▸ **本文**:
◇ ◇ ◇

3Dプリンターは住宅の価格を破壊的に引き下げるポテンシャルを持つツールだ。現在私たちがマンションの一室を借りるような気軽さで、3Dプリント住宅を購入する日が来るかもしれない。
セレンディクスは誰もが快適な住環境を手にする将来へ向かって、着実に歩を進めている。
>>3Dプリンターで24時間以内に家を作る『住宅の再発明』-セレンディクス・パートナーズ
技術面・居住面・価格面の革新
セレンディクスの次なる目標は、実際に人が住める住居の建設だ。
同時に、未だ本領を発揮しきれていない3Dプリンターの潜在能力(低価格、迅速性)を最大限活用することも課題となる。これまでの3Dプリンター住宅建設では、施工期間が1~3カ月必要で、人件費も従来の30-50%程度の削減に留まっていた。

◇ ◇ ◇

▸ **提供データ**:
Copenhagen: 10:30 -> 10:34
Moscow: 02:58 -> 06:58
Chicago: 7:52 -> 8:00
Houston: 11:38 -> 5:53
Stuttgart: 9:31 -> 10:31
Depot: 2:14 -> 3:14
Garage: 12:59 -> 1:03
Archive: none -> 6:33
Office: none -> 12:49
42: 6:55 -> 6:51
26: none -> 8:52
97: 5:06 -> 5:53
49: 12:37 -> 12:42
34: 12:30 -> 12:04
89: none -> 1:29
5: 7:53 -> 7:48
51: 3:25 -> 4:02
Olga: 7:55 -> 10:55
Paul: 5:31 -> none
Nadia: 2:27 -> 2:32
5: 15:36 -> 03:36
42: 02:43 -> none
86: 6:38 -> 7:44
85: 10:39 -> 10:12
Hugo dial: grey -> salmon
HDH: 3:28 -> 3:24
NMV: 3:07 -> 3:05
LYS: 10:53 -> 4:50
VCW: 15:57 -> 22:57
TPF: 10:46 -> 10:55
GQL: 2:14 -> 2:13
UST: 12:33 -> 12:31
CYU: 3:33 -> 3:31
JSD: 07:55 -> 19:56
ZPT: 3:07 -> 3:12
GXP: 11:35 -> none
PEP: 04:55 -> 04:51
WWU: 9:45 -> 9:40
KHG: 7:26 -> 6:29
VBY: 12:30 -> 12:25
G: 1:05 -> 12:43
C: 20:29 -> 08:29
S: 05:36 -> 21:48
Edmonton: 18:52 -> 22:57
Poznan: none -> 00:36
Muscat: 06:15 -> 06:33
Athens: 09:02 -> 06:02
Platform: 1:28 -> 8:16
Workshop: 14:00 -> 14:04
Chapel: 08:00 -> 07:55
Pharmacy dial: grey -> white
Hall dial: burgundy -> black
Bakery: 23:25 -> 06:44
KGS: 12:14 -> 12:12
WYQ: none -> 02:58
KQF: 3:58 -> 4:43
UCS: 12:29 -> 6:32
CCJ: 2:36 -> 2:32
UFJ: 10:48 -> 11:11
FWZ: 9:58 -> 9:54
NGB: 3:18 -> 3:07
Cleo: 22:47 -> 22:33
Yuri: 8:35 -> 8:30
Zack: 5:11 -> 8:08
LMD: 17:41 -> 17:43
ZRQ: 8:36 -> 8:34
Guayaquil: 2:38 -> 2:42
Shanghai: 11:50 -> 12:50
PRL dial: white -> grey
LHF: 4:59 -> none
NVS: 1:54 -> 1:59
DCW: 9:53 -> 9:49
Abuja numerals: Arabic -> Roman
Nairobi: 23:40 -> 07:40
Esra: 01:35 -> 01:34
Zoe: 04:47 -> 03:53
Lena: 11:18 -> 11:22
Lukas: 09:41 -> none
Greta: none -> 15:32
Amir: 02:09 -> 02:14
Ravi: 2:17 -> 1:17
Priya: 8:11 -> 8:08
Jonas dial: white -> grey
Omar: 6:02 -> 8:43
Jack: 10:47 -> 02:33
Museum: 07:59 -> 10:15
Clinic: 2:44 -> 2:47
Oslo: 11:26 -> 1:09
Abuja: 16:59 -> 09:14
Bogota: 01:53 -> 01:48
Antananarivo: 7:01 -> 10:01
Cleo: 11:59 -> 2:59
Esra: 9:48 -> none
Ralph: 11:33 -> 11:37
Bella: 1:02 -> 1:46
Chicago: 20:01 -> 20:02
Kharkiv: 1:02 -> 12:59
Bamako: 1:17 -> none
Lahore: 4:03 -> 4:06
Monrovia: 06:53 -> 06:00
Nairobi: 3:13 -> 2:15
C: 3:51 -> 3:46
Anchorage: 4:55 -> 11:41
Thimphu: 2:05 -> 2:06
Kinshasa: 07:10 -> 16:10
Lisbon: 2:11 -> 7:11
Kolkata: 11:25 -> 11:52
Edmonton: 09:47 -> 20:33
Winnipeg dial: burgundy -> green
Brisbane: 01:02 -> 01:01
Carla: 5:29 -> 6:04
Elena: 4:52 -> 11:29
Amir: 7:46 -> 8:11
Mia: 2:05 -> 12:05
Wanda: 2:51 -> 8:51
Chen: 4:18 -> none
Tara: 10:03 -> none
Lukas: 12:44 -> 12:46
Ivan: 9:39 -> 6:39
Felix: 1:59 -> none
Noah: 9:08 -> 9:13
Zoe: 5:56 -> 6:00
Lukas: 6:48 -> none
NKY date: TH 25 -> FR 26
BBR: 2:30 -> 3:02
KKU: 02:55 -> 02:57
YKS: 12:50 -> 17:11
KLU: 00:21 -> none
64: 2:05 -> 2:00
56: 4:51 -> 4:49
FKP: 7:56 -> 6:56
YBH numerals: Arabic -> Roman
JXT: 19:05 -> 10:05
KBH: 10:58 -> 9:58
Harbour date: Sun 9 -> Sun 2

◇ ◇ ◇

▸ **課題**:
a) 本文のうち「同時に、未だ本領を」で始まる段落を、主な事実を残したまま箇条書きに書き換えてください。
b) 次の記述が本文の内容と合っているかを、それぞれ「はい」か「いいえ」で答えてください。判断の根拠となる本文の語句も、そのまま引用してください。
(i) セレンディクスの次の目標は、人が実際に住める住居を建てることである。
(ii) これまでの3Dプリンター住宅建設は、1週間以内で施工が完了していた。
(iii) 3Dプリンターには、住宅価格を大きく下げる可能性がある。
c) 3Dプリント住宅についての本文を、最後の文の後から書き継いでください。

▸ **解答一覧**:
a)
- 3Dプリンターの潜在能力（低価格、迅速性）は、まだ十分に発揮されていない。
- その潜在能力を最大限に活用することが課題となる。
- これまでの3Dプリンター住宅建設には、1～3カ月の施工期間が必要だった。
- 人件費の削減は、従来の30-50%程度に留まっていた。

b)
(i) はい。「セレンディクスの次なる目標は、実際に人が住める住居の建設だ。」
(ii) いいえ。「施工期間が1~3カ月必要で」
(iii) はい。「住宅の価格を破壊的に引き下げるポテンシャルを持つツールだ。」

c)
セレンディクスは慶応義塾大学KGRI環デザイン&デジタルマニュファクチャリング創造センターに研究・設計・監修を依頼して、上記の課題解決を目指す。プロトタイプは2022年内に完成する予定であることを発表した。
慶応義塾大学のグループが提示した「フジツボモデル」には技術面で様々な工夫が施されている。こうした工夫は、居住面や価格面に革新的な変化をもたらすものだ。
- 技術面
・日本の建築基準法に準拠
・24時間以内に施工完了
・人の作業を不要とする単一素材で複合機能を持たせた3Dプリント住宅を実現 - 居住面
・30m2―100m2の広さ
・1階建て平屋 高い天井のある快適な室内
・構造強度・耐火性・耐水性・断熱の担保 - 価格面
・販売価格を通常の住宅価格の1/10、車が買える500万円を目指す
室内側に3Dプリンターを設置することで、施工作業の効率化を図るというアイデアも新しい。上部が開口しており、形状は確かにフジツボに似ている。非常に合理的で実用的なデザインだ。
購買ターゲットと社会課題解決の取り組み
フジツボモデルは、60代夫婦2人暮らしを購買ターゲットに設定していることも興味深い。これはコロナ禍による住宅ローン破綻が増え、多くの返済困窮者が生じている現状を反映している。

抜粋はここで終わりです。